One possible long-term repercussion of a criminal charge is probation. For a period of time that may be several years, you will be accountable to a probation officer. You will have to pay a monthly or annual fee to the state. You may have to contend with restrictions on your ability to travel, who you may associate with, and testing for controlled substances. An alleged violation could result in jail time.

If you are already on probation and you have a criminal charge, you must do everything reasonably possible to mount a strong legal defense. A conviction may constitute a violation of your probation and can result in your being remanded into custody.  


The monetary penalty for a criminal charge may be up to several thousand dollars. In some instances, the state will postpone the due date until after you have completed time in jail. Nevertheless, the state will pursue payment of a monetary judgment until you pay it in full.

Criminal Records

Having any type of conviction on your criminal record could create problems for you years later. A conviction is public information. It may not be possible to petition for expungement until several years after your conviction. Even after expungement, the record of your trial from the clerk of courts may not necessarily be private.

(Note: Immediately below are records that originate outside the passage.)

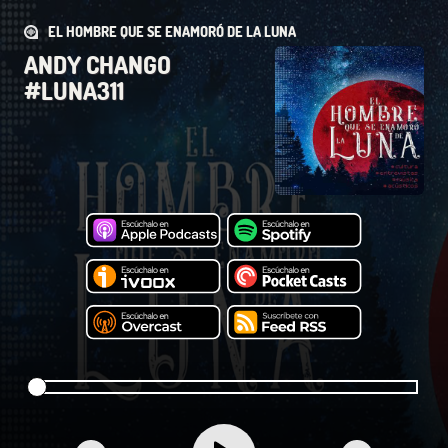
EL HOMBRE QUE SE ENAMORÓ DE LA LUNA
ANDY CHANGO
#LUNA311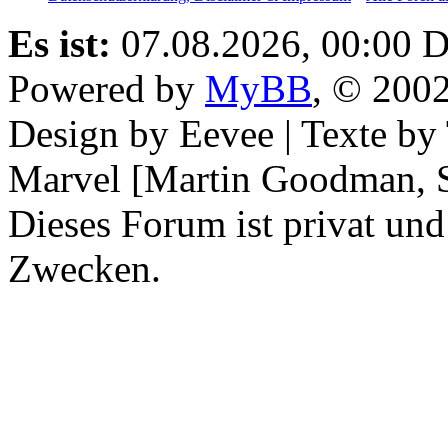
Es ist:
07.08.2026, 00:00
D
Powered by
MyBB
, © 200
Design by Eevee | Texte b
Marvel [Martin Goodman, S
Dieses Forum ist privat und
Zwecken.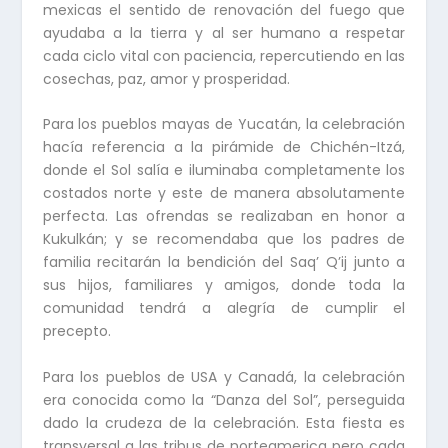
mexicas el sentido de renovación del fuego que
ayudaba a la tierra y al ser humano a respetar
cada ciclo vital con paciencia, repercutiendo en las
cosechas, paz, amor y prosperidad.
Para los pueblos mayas de Yucatán, la celebración
hacía referencia a la pirámide de Chichén-Itzá,
donde el Sol salía e iluminaba completamente los
costados norte y este de manera absolutamente
perfecta. Las ofrendas se realizaban en honor a
Kukulkán; y se recomendaba que los padres de
familia recitarán la bendición del Saq’ Q’ij junto a
sus hijos, familiares y amigos, donde toda la
comunidad tendrá a alegría de cumplir el
precepto.
Para los pueblos de USA y Canadá, la celebración
era conocida como la “Danza del Sol”, perseguida
dado la crudeza de la celebración. Esta fiesta es
transversal a las tribus de norteamerica pero cada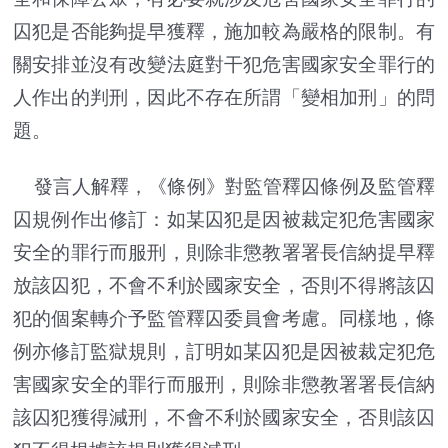
囚犯是否能夠提早獲釋，施加較為嚴格的限制。有
關安排並沒有改變法庭對干犯危害國家安全罪行的
人作出的判刑，因此不存在所謂「變相加刑」的問
題。
發言人解釋，《條例》對監管釋囚條例及監管釋
囚規例作出修訂：如某囚犯是因被裁定犯危害國家
安全的罪行而服刑，則除非懲教署署長信納提早釋
放該囚犯，不會不利於國家安全，否則不得將該囚
犯的個案轉介予監管釋囚委員會考慮。同樣地，條
例亦修訂監獄規則，訂明如某囚犯是因被裁定犯危
害國家安全的罪行而服刑，則除非懲教署署長信納
該囚犯獲得減刑，不會不利於國家安全，否則該囚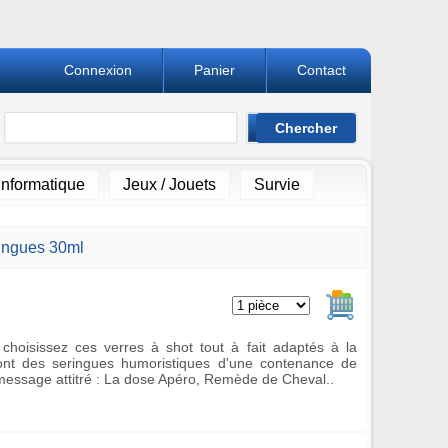
Connexion
Panier
Contact
Informatique
Jeux / Jouets
Survie
ringues 30ml
Ajouter au pan
choisissez ces verres à shot tout à fait adaptés à la
sont des seringues humoristiques d'une contenance de
message attitré : La dose Apéro, Remède de Cheval..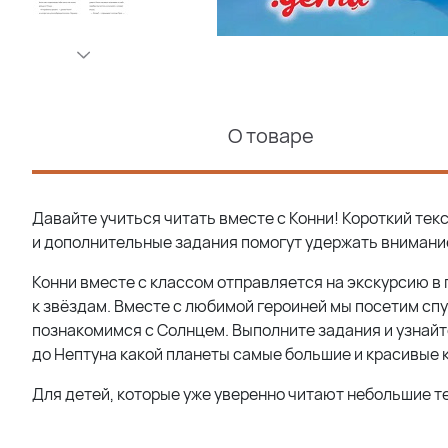
О товаре
Давайте учиться читать вместе с Конни! Короткий тек
и дополнительные задания помогут удержать внимани
Конни вместе с классом отправляется на экскурсию в 
к звёздам. Вместе с любимой героиней мы посетим спу
познакомимся с Солнцем. Выполните задания и узнайт
до Нептуна какой планеты самые большие и красивые к
Для детей, которые уже уверенно читают небольшие т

When you apply for a job, an employer may conduct a criminal history search and decline to make an offer of employment if you have a criminal conviction. Likewise, you could be turned down for residency at an apartment building where you’d like to live.

Ultimately, you should seek out information about the specific charge you are dealing with. Be ready to take decisive action so that you may prevent a criminal charge from taking over your life.